NEW PORT RICHEY — City officials have indefinitely scratched controversial plans to declare nearly all of New Port Richey a brownfield.
The designation could have paved the way for economic incentives for redevelopment. But numerous residents questioned whether the benefits would outweigh the stigma.
City Manager John Schneiger told the council Tuesday night he would pull the plug on a fact-finding work session slated for Dec. 13 on the issue.
He said feedback from the public has been so "exclusively negative" it overshadowed any benefit the brownfield program would have, at least for now.

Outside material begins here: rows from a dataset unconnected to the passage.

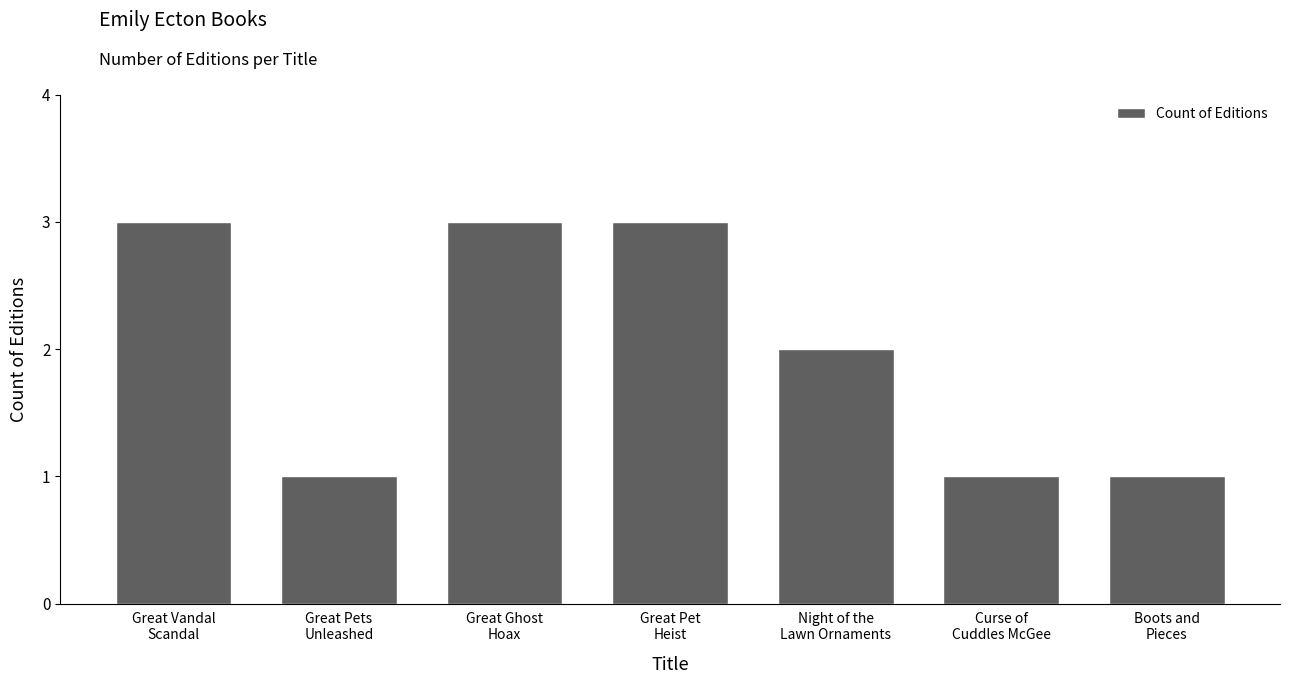

What is the sum of all values?

14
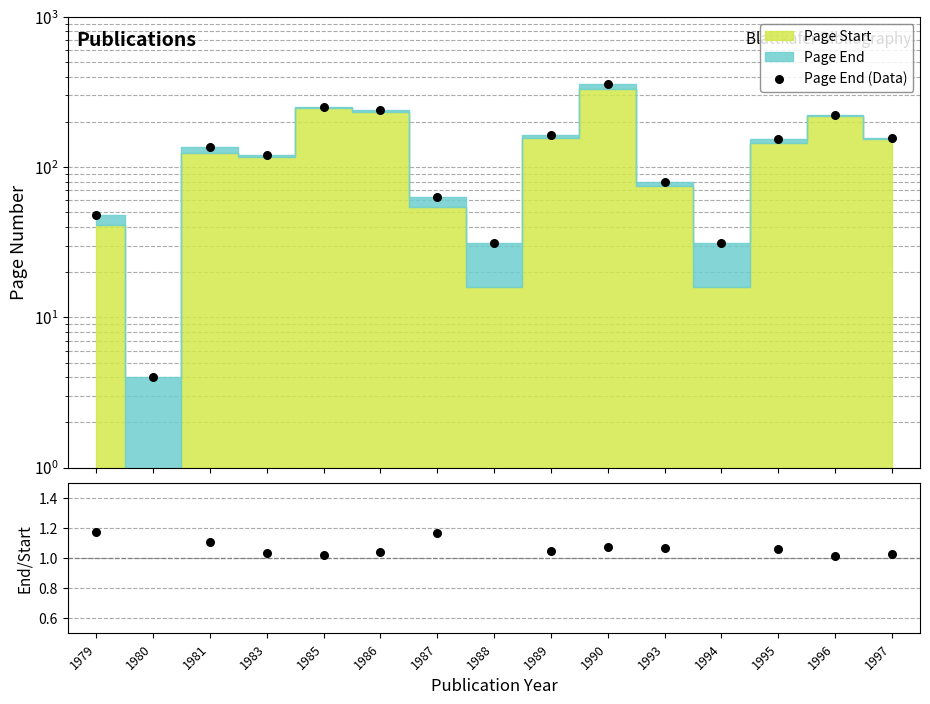

At how many categories does at least one series exceed 284?

1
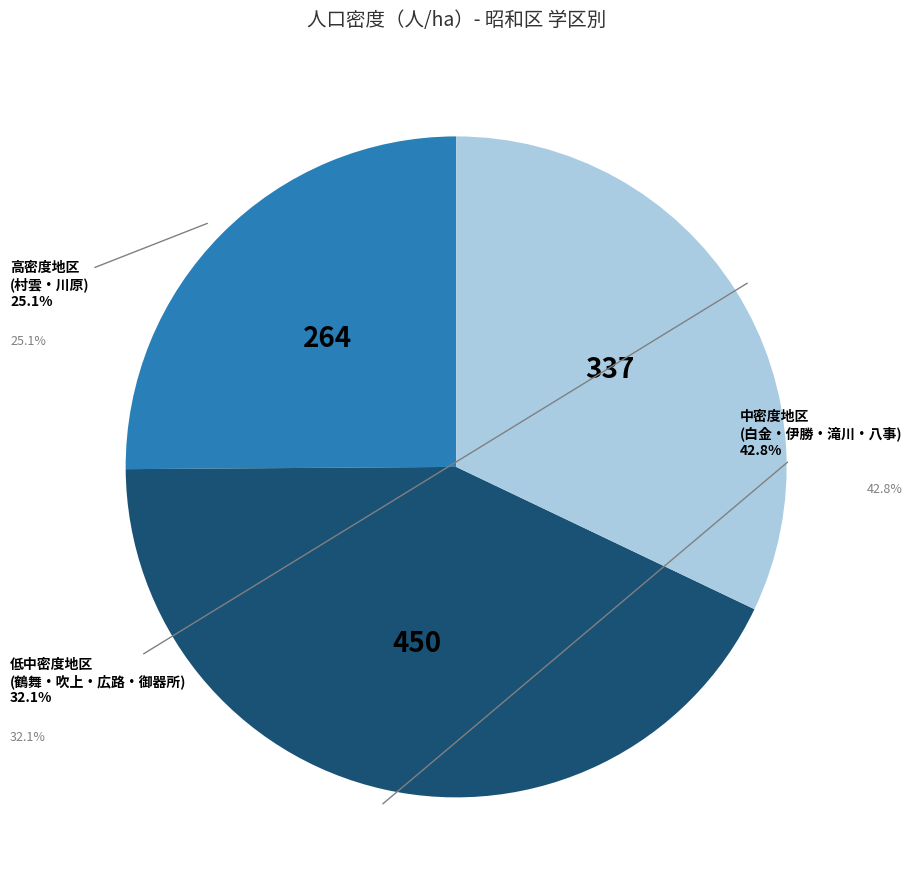

Is there a majority slice in this chart?

No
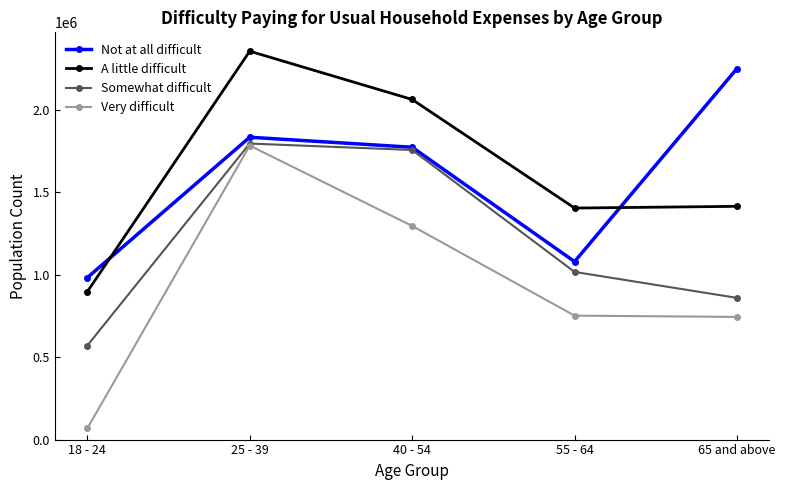

Rank the series at 65 and above from lowest to highest value.

Very difficult, Somewhat difficult, A little difficult, Not at all difficult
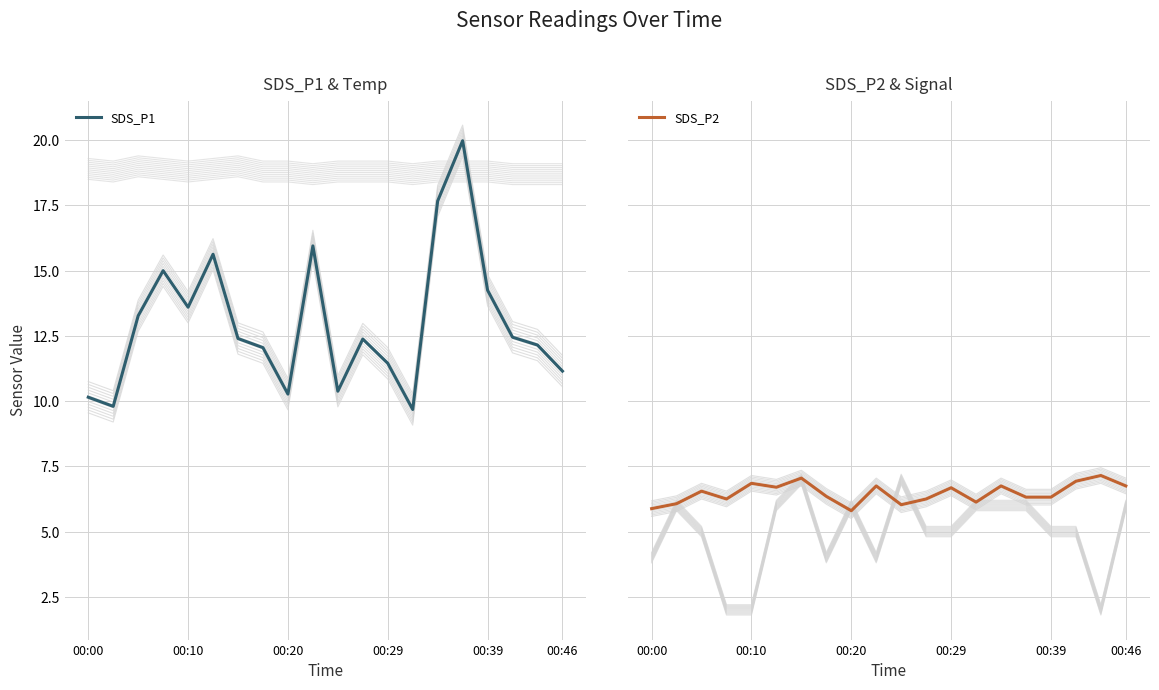

What value does the SDS_P1 series have at 00:10?

13.6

"Maybe if we went about it a different way, at a different time, it might be more beneficial," Schneiger said. "But right now we have so many other important things to deal with that I felt we needed to move on."
The council began considering the designation last month, when members gave initial approval to a resolution seeking brownfield status from the state.
Such a designation would allow the city to identify specific sites that could be contaminated — such as former gas stations, dry cleaners and other businesses that used chemicals — and offer tax breaks and other perks to property owners to clean up the properties.
The proposed resolution sought brownfield designation for the city's 2,250-acre Community Redevelopment Area, a near citywide swath that the council already declared blighted back in 2001 to qualify for other grants and tax incentives for redevelopment. Anticipating the brownfield label might be perceived as a negative, New Port Richey development director Lisa Fierce called the proposed plot an "Economic Incentive Area."
But a final vote on the resolution stalled two weeks ago, when more than a dozen residents voiced their objections at a council meeting. Much of the opposition came from local real estate agents who said including residential neighborhoods in the proposed brownfield area might send property values plunging. Agents also said if the resolution passed, they would be legally bound to disclose the brownfield status of properties to potential buyers.
The council opted at that Nov. 1 meeting to postpone the matter until a workshop could be held next month to provide more information about the proposal.
The council voiced no opposition Tuesday night to Schneiger's decision to cancel it.